Biz bu küçük iradeyle yaşama alanımızda yani dünyamızda daha rahat ve huzurlu yaşayabilmeyi çok paraya daha çok güce bağladık. Altının çizerek belirtmeliyim ki budur huzursuzluğun ta kendisi.
Nasıl desem. Bize sunulan dünya hayatını aslında öyle yanlış algıladık ki asıl yaşanması gereken hayattan çok uzaklaştık. Kaygı ve korku içinde zamanımız akıp geçiyor.

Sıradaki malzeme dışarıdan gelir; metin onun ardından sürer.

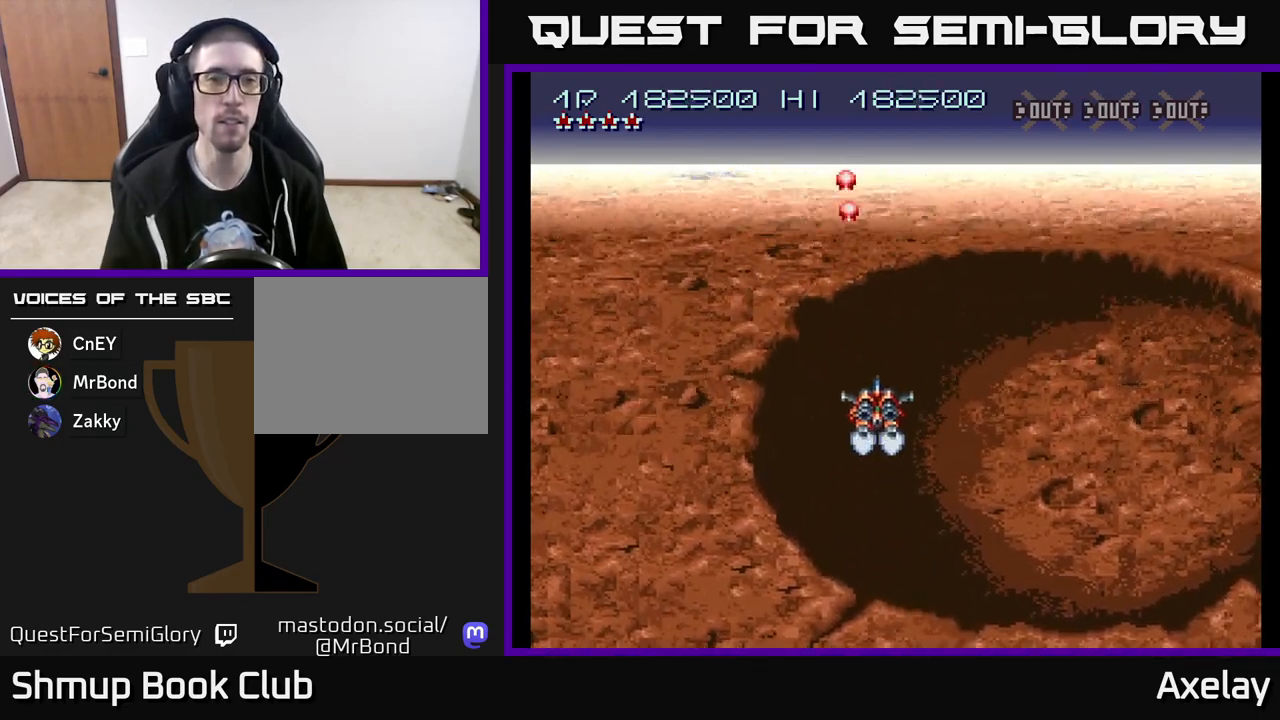
{"buttons": ["DPAD_LEFT"], "right_stick": "center", "events": [[117, "DPAD_LEFT", "down"], [300, "A", "up"]]}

Biraz daha indirgediğimizde kimimizin kaybetme korkusu, kimimizin aldatılma korkusu, kimimizin yalnız kalma kaygısı. Bunlar bizim asıl duygularımızı yaşatmıyor. Biz sevgiyi yaşıyoruz sanıyoruz. Ancak altta yatan kaygılar daha baskın çıkıyor ve sürekli sorgu mekanizmasında geçiyor yaşamlar. Ve doğal olarak bunaltıyoruz kendimizi ve insanları. Bir de bakıyoruz ki elimizde var olan sevgi de kaybolup gidiyor.
Acı bir örnek. Anne baba ölür kardeşler miras kavgası yapar. Birbiriyle küserler. Belki birbirlerine zarar verirler.
Huzurlu olmak istiyorsak hepimizin şunları yapmalıyız.
Plan yaptığımızda gerçekleşmeyebileceğini düşünerek yola çıkmalıyız. Ağaç gibi kendi kendine büyümek yerine mücadeleden asla vazgeçmemeliyiz. Kimsenin omuzuna haksız yere basarak yaşamaya çalışmamalıyız. Güvensizlik hastalığına yakalandıysak bir an önce kendimizi tedavi etmeliyiz. Samimiyetine inandığımız insanların hatalarını kullanarak başarı elde etmemeliyiz.
Bize çizilen bir kader yazısı var. İlla istediklerimiz olacak diye bir kural yok. Razı olup defter kapatmayı da bilmeliyiz. Hayatta zaten bir ton olumsuzluk var. Kendi içimizde asıl hayatı yakalamalıyız.
Ve Çok veya Az verilen rızkın bir imtihan olduğunu asla unutmamalıyız.